Leaving the images aside, transcribe all the data below exactly.

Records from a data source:
───
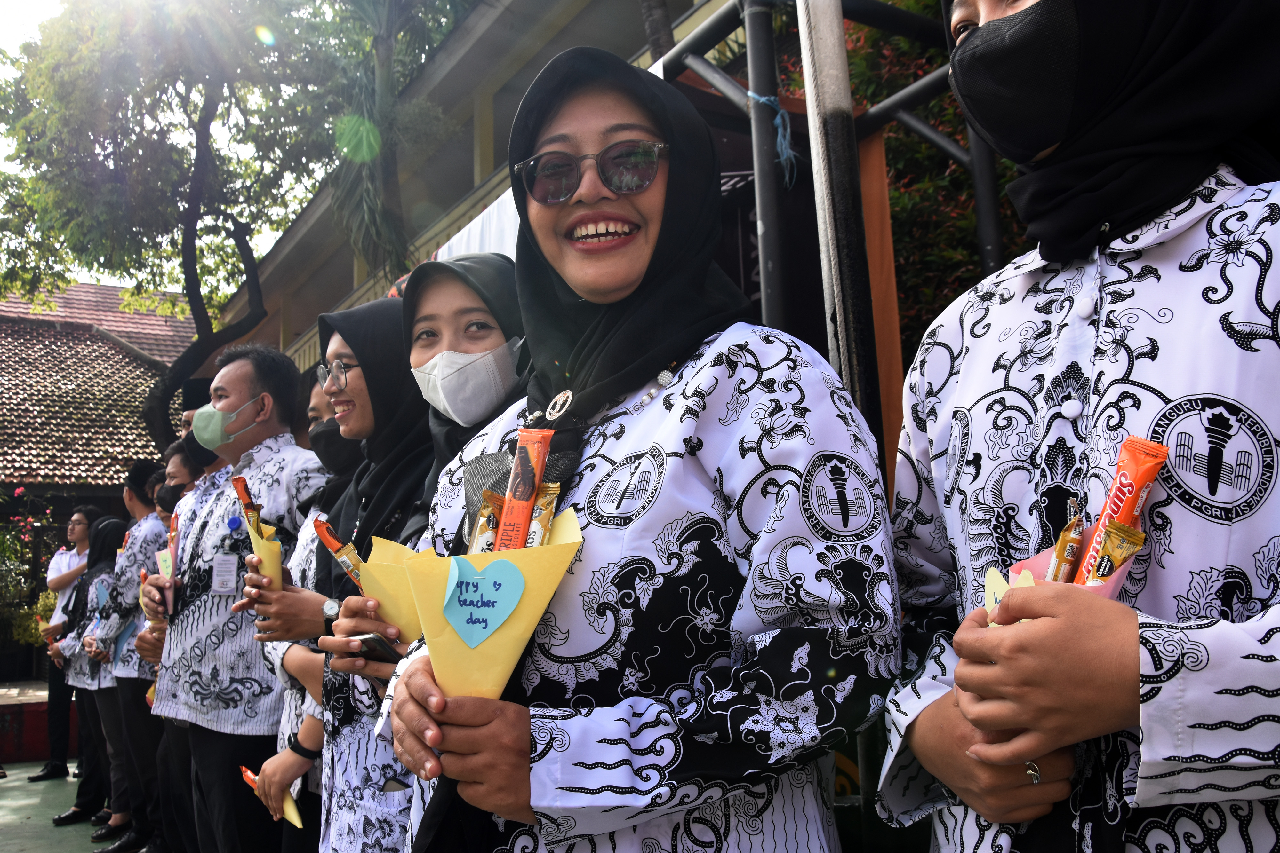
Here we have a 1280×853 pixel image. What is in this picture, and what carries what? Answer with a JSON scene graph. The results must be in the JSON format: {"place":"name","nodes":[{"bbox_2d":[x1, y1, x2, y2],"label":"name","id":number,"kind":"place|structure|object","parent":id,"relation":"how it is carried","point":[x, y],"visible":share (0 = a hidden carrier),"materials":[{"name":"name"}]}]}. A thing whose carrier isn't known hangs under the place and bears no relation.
{"place":"outdoors","nodes":[
{"label":"outdoors","id":0,"kind":"place"},
{"bbox_2d":[0,686,78,764],"label":"low wall","id":1,"kind":"structure","parent":0,"point":[33,735],"materials":[{"name":"red paint"}]},
{"bbox_2d":[0,758,112,852],"label":"pavement","id":2,"kind":"structure","parent":0,"point":[16,782],"materials":[{"name":"concrete"}]},
{"bbox_2d":[28,500,106,782],"label":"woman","id":3,"kind":"object","parent":2,"relation":"on","point":[78,553],"visible":0.57},
{"bbox_2d":[47,512,128,837],"label":"woman","id":4,"kind":"object","parent":2,"relation":"on","point":[103,531],"visible":0.49},
{"bbox_2d":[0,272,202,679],"label":"building","id":5,"kind":"structure","parent":0,"point":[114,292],"materials":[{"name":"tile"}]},
{"bbox_2d":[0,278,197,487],"label":"tiled roof","id":6,"kind":"structure","parent":5,"relation":"on","point":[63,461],"materials":[{"name":"tile"}]},
{"bbox_2d":[0,0,335,290],"label":"sky","id":7,"kind":"structure","parent":0,"point":[266,237],"materials":[{"name":"white"}]},
{"bbox_2d":[218,0,757,378],"label":"building","id":8,"kind":"structure","parent":0,"point":[474,188],"materials":[{"name":"beige paint"}]},
{"bbox_2d":[428,191,522,262],"label":"white banner","id":9,"kind":"object","parent":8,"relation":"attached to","point":[479,232],"visible":0.16,"materials":[{"name":"white"}]},
{"label":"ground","id":10,"kind":"structure","parent":0},
{"bbox_2d":[0,489,57,662],"label":"flowering shrub","id":11,"kind":"object","parent":10,"relation":"on","point":[28,625],"visible":0.74,"materials":[{"name":"green plant"}]},
{"bbox_2d":[76,478,163,852],"label":"woman","id":12,"kind":"object","parent":10,"relation":"on","point":[148,526],"visible":0.55},
{"bbox_2d":[129,433,223,852],"label":"person","id":13,"kind":"object","parent":10,"relation":"on","point":[154,648],"visible":0.31},
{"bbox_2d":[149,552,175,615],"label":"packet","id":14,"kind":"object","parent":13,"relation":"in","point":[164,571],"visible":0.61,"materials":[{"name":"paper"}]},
───
- _ANSWER FOR THE TASK_
Here we have a 1280×853 pixel image. What is in this picture, and what carries what? Answer with a JSON scene graph. The results must be in the JSON format: {"place":"name","nodes":[{"bbox_2d":[x1, y1, x2, y2],"label":"name","id":number,"kind":"place|structure|object","parent":id,"relation":"how it is carried","point":[x, y],"visible":share (0 = a hidden carrier),"materials":[{"name":"name"}]}]}. A thing whose carrier isn't known hangs under the place and bears no relation.
{"place":"outdoors","nodes":[
{"label":"outdoors","id":0,"kind":"place"},
{"bbox_2d":[0,686,78,764],"label":"low wall","id":1,"kind":"structure","parent":0,"point":[33,735],"materials":[{"name":"red paint"}]},
{"bbox_2d":[0,758,112,852],"label":"pavement","id":2,"kind":"structure","parent":0,"point":[16,782],"materials":[{"name":"concrete"}]},
{"bbox_2d":[28,500,106,782],"label":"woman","id":3,"kind":"object","parent":2,"relation":"on","point":[78,553],"visible":0.57},
{"bbox_2d":[47,512,128,837],"label":"woman","id":4,"kind":"object","parent":2,"relation":"on","point":[103,531],"visible":0.49},
{"bbox_2d":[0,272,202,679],"label":"building","id":5,"kind":"structure","parent":0,"point":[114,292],"materials":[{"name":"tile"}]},
{"bbox_2d":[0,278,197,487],"label":"tiled roof","id":6,"kind":"structure","parent":5,"relation":"on","point":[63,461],"materials":[{"name":"tile"}]},
{"bbox_2d":[0,0,335,290],"label":"sky","id":7,"kind":"structure","parent":0,"point":[266,237],"materials":[{"name":"white"}]},
{"bbox_2d":[218,0,757,378],"label":"building","id":8,"kind":"structure","parent":0,"point":[474,188],"materials":[{"name":"beige paint"}]},
{"bbox_2d":[428,191,522,262],"label":"white banner","id":9,"kind":"object","parent":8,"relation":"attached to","point":[479,232],"visible":0.16,"materials":[{"name":"white"}]},
{"label":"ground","id":10,"kind":"structure","parent":0},
{"bbox_2d":[0,489,57,662],"label":"flowering shrub","id":11,"kind":"object","parent":10,"relation":"on","point":[28,625],"visible":0.74,"materials":[{"name":"green plant"}]},
{"bbox_2d":[76,478,163,852],"label":"woman","id":12,"kind":"object","parent":10,"relation":"on","point":[148,526],"visible":0.55},
{"bbox_2d":[129,433,223,852],"label":"person","id":13,"kind":"object","parent":10,"relation":"on","point":[154,648],"visible":0.31},
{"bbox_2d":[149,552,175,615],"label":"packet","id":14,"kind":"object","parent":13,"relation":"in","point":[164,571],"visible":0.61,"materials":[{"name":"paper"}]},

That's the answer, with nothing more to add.